I just started reading Big Contrarian, and it's quite well written.
From Big Contrarian:
It gets easier.
During our move to New York, I remember watching my girl getting lost in memories. She’d been living in the same place for five years. Every nook of her basement apartment in Chicago hid an artifact and every artifact begged for reflection. As I ran up and down her stairs, assembling, organizing and taping, I would catch her in these moments where it was clear that the next phase of her life was starting, and that the old one was slipping away. She was a mix of nervousness, anticipation and regret. I was an impatient machine: barking commands and commanding she move on to the next corner.
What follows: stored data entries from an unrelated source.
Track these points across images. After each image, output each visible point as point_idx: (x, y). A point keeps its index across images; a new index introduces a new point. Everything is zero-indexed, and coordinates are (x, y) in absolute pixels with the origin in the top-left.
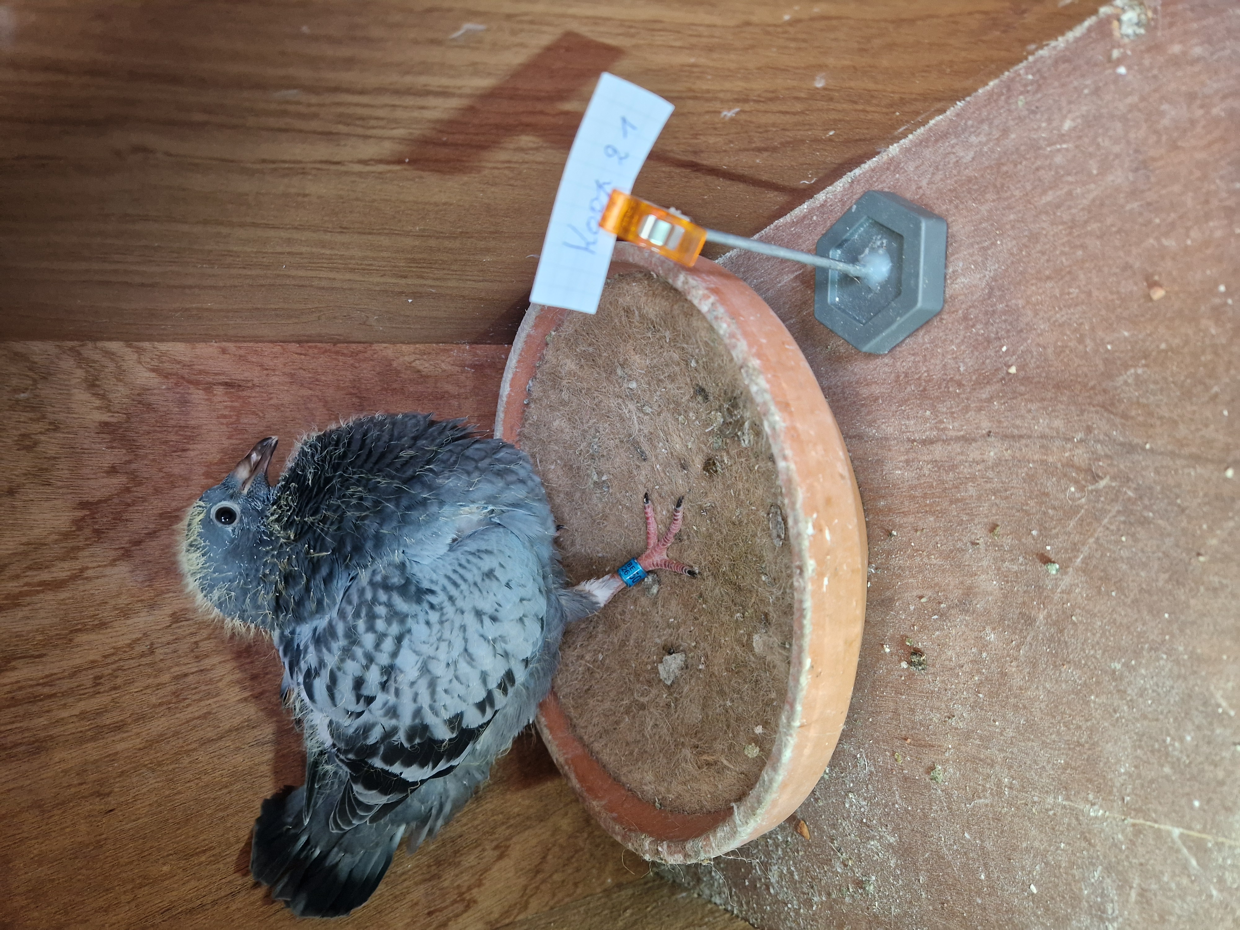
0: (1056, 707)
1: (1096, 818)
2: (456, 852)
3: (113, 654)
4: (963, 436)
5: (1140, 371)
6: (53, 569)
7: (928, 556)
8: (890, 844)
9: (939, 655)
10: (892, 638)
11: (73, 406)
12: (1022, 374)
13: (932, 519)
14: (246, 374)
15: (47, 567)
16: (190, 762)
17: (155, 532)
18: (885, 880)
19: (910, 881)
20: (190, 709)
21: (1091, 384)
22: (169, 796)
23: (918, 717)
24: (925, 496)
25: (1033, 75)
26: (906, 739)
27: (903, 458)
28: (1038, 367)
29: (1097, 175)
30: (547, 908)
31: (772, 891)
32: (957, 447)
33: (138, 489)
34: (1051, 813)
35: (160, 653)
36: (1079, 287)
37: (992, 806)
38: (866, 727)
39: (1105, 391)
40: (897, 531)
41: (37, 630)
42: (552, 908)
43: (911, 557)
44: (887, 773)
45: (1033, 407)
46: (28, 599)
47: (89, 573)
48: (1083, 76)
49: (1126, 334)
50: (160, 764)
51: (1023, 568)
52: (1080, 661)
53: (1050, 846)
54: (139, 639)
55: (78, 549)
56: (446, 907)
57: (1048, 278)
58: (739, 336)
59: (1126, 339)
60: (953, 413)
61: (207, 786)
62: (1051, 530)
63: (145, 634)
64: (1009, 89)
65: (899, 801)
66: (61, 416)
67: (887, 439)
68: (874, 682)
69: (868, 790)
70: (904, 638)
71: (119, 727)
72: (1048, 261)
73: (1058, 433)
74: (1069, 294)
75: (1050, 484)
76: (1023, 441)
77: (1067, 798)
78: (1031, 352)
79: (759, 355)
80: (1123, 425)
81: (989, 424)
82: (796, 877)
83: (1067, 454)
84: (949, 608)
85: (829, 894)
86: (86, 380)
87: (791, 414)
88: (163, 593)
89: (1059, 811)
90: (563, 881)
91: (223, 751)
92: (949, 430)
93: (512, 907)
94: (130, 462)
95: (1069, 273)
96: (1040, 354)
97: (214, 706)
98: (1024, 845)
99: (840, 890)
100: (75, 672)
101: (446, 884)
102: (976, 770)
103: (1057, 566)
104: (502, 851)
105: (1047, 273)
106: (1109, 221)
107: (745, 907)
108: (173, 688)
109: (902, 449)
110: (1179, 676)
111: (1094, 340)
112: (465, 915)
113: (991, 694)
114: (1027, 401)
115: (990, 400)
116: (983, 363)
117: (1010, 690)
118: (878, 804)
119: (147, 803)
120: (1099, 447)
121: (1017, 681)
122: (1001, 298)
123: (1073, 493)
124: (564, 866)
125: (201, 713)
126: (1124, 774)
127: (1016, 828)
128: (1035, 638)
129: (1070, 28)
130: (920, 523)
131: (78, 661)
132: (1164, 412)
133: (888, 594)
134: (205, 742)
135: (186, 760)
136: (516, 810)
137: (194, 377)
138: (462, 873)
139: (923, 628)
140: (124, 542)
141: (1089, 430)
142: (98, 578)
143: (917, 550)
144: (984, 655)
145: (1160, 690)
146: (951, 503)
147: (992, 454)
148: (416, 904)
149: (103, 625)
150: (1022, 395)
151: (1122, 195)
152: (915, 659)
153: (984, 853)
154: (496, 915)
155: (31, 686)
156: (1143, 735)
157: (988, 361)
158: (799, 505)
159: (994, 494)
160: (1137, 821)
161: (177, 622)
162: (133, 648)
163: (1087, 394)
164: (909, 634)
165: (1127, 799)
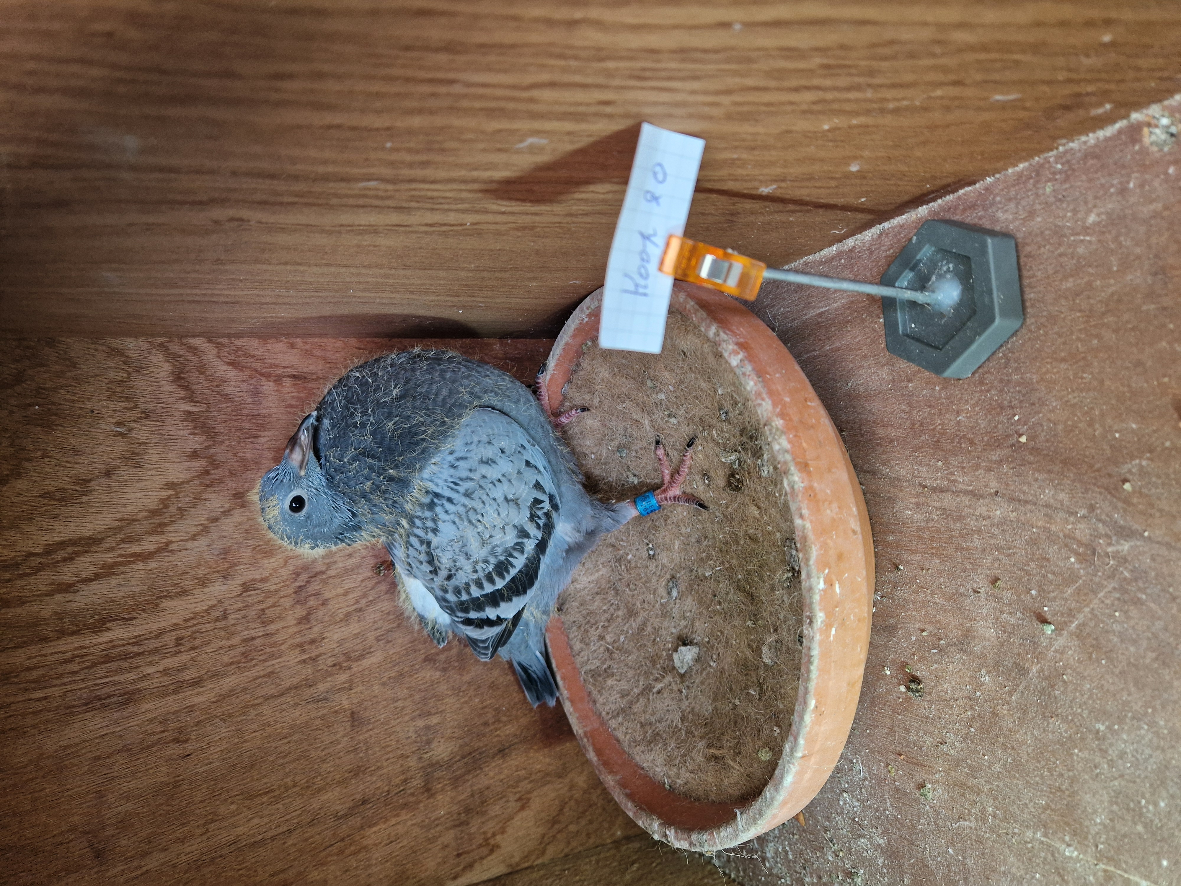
0: (1042, 753)
1: (1071, 858)
2: (483, 803)
3: (192, 618)
4: (972, 491)
5: (1144, 463)
6: (143, 542)
7: (932, 594)
8: (879, 845)
9: (936, 686)
10: (893, 662)
11: (162, 396)
12: (1032, 444)
13: (937, 561)
14: (312, 367)
15: (138, 541)
16: (256, 715)
17: (229, 510)
18: (872, 875)
19: (895, 881)
20: (257, 668)
21: (1098, 466)
22: (237, 743)
23: (912, 737)
24: (932, 539)
25: (1062, 164)
26: (900, 755)
27: (914, 500)
28: (1047, 441)
29: (1117, 271)
30: (562, 855)
31: (767, 864)
32: (966, 500)
33: (216, 471)
34: (1029, 846)
35: (232, 618)
36: (1092, 373)
37: (975, 829)
38: (863, 737)
39: (1110, 475)
40: (904, 566)
41: (129, 596)
42: (566, 856)
43: (916, 592)
44: (881, 781)
45: (1041, 477)
46: (122, 568)
47: (173, 547)
48: (1110, 175)
49: (1134, 426)
50: (230, 716)
51: (1020, 622)
52: (1067, 716)
53: (1026, 874)
54: (214, 606)
55: (165, 525)
56: (473, 850)
57: (1063, 360)
58: (765, 396)
59: (1133, 430)
60: (963, 468)
61: (270, 736)
62: (1049, 592)
63: (220, 602)
64: (1038, 174)
65: (890, 809)
66: (151, 406)
67: (899, 480)
68: (873, 698)
69: (861, 793)
70: (904, 664)
71: (197, 682)
72: (1064, 343)
73: (1062, 505)
74: (1082, 378)
75: (1052, 551)
76: (1029, 507)
77: (1045, 835)
78: (1042, 425)
79: (782, 415)
80: (1125, 510)
81: (998, 485)
82: (791, 857)
83: (1069, 527)
84: (948, 645)
85: (820, 878)
86: (173, 373)
87: (809, 473)
88: (235, 565)
89: (1037, 845)
90: (578, 832)
91: (284, 706)
92: (959, 483)
93: (531, 852)
94: (208, 447)
95: (1084, 358)
96: (1051, 429)
97: (277, 666)
98: (1003, 869)
99: (830, 876)
100: (160, 634)
101: (473, 830)
102: (963, 795)
103: (1053, 627)
104: (524, 803)
105: (1063, 354)
106: (1126, 317)
107: (742, 874)
108: (242, 650)
109: (913, 492)
110: (1158, 748)
111: (1103, 426)
112: (490, 858)
113: (981, 730)
114: (1035, 470)
115: (1000, 462)
116: (996, 427)
117: (1000, 730)
118: (870, 807)
119: (219, 749)
120: (1100, 525)
121: (1008, 724)
122: (1017, 369)
123: (1072, 563)
124: (578, 818)
125: (266, 672)
126: (1100, 824)
127: (996, 852)
128: (1027, 688)
129: (1102, 128)
130: (926, 563)
131: (163, 624)
132: (1164, 505)
133: (892, 621)
134: (268, 698)
135: (253, 713)
136: (538, 767)
137: (265, 370)
138: (488, 821)
139: (922, 658)
140: (202, 520)
141: (1092, 508)
142: (180, 550)
143: (922, 587)
144: (978, 694)
145: (1139, 756)
146: (957, 550)
147: (998, 513)
148: (447, 846)
149: (184, 593)
150: (1029, 463)
151: (1139, 296)
152: (913, 686)
153: (965, 869)
154: (516, 859)
155: (123, 645)
156: (1120, 793)
157: (1000, 426)
158: (811, 562)
159: (998, 550)
160: (1109, 868)
161: (246, 591)
162: (209, 614)
163: (1093, 475)
164: (909, 662)
165: (1101, 846)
I’ve never lived any where longer than two years. I have no excuse. I wasn’t an army brat; My family wasn’t in a relocation program or hiding from the mafia. We just moved. And when we stopped, I started.
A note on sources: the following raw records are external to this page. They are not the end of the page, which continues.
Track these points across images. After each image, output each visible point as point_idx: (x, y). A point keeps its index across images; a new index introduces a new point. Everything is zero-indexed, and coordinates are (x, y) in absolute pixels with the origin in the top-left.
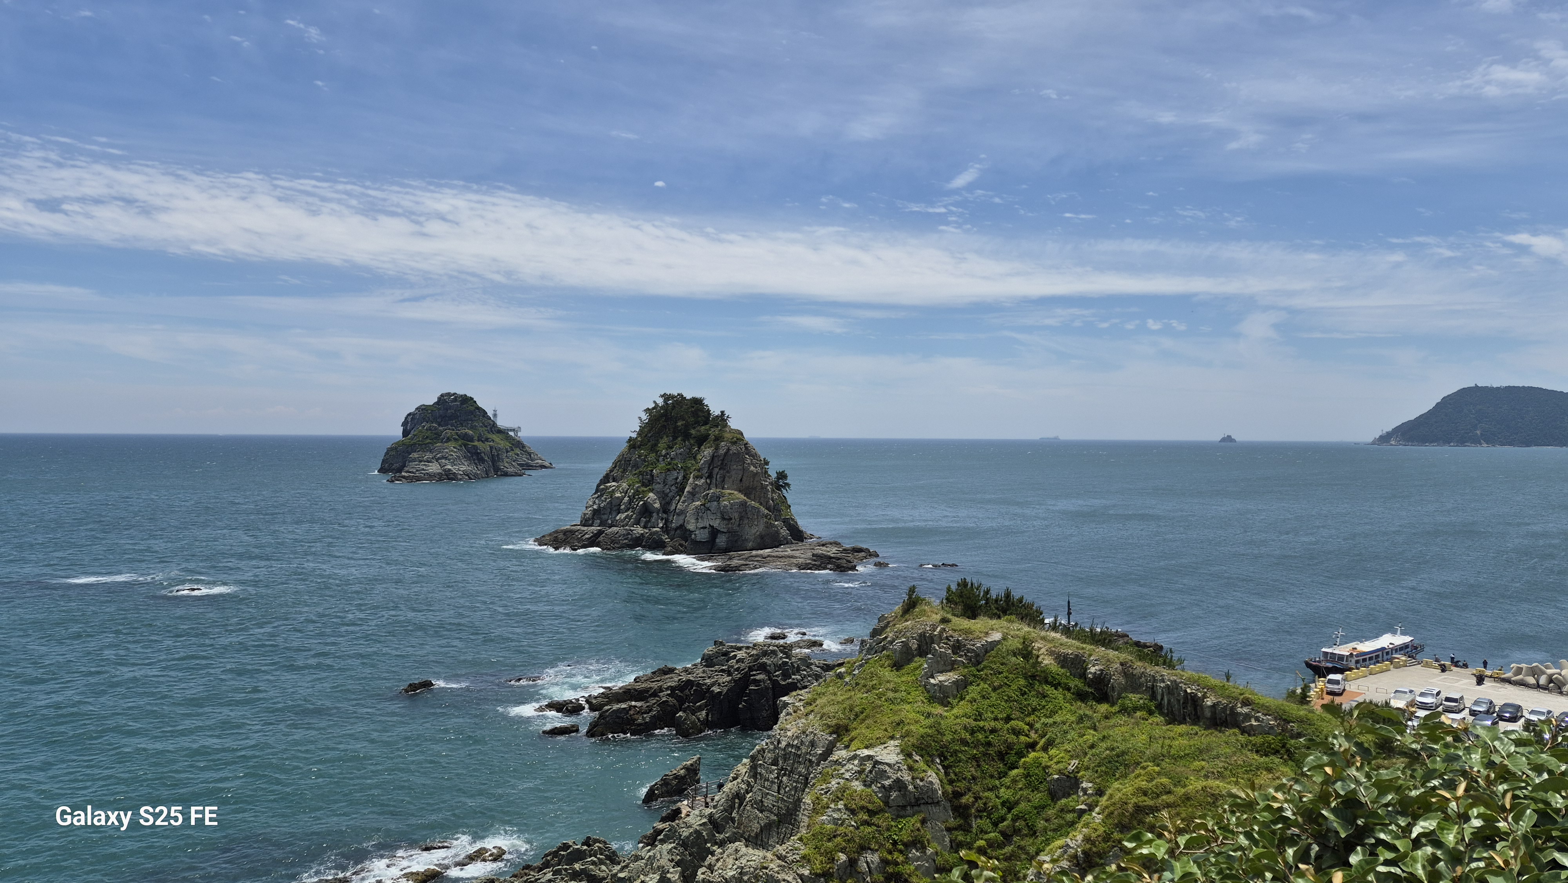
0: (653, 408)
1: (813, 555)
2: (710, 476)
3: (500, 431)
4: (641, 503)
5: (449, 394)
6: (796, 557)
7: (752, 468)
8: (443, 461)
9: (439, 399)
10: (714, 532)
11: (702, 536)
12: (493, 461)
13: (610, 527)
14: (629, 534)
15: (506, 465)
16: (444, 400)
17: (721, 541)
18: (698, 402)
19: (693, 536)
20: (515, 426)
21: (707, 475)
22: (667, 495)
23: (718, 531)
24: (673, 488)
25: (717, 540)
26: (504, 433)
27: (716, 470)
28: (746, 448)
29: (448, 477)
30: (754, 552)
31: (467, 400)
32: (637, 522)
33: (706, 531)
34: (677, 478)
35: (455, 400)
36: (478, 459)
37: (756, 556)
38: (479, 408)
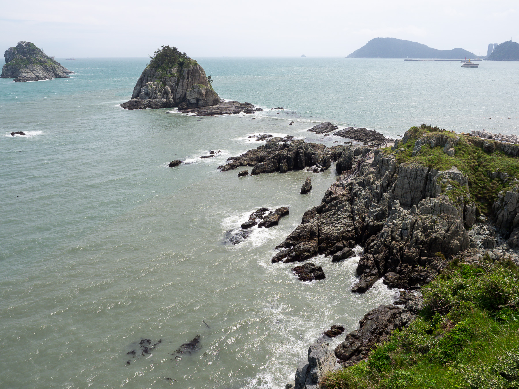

I’ve moved four times in as many years. DC, Chicago, New York, San Francisco. I’m heading back to Chicago in a few weeks1, and I can already feel the city tugging me at. The to-do list getting organized in my head.
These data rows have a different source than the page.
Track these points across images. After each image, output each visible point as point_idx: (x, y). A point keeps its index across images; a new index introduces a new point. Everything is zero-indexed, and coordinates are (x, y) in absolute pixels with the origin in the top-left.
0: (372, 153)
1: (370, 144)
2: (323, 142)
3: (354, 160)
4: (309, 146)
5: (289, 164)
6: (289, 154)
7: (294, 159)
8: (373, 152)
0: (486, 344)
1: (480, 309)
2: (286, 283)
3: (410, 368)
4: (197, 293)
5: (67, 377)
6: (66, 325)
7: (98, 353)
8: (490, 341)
Movers need to be arranged. Boxes packed. Goodbye parties avoided and contacts kept at a distance. Better to disappear slowly. Grand exits are only appropriate if you’re never coming back.
Every item in my apartment has already been assigned a value and weight. Many won’t make the next leg. There are books I’ve only read once; Utensils that haven’t aged well. There are clothes I’d rather forgot I ever owned and gadgets made obsolete. Anything I keep is one more box to unpack when I arrive, and I’m often in a hurry to get settled.
I won’t get lost in memories when I pack. I’m the same impatient machine privately as I am publicly. Done correctly, I can pack my entire life in one evening. Two if there’s something good on TV.
I won’t miss this apartment, or this city. I’m taking everything with me that they gave me. Knowledge, memories, friends: they travel with you, bouncing around in your brain available whenever you’d like. San Francisco isn’t going anywhere.
Across the country, there’s some empty space just waiting for me to shuffle into. To fill with junk, cigarette smoke, programming books and loud music.
It’ll be different than this one, but it will be the same.
And two years from now, who knows where I’ll be. But I’ll be in a space filled with my shit, some of which I have now, some of which I’ve yet to acquire. I’ll be with her, and I’ll be OK.
Life could certainly be worse than that.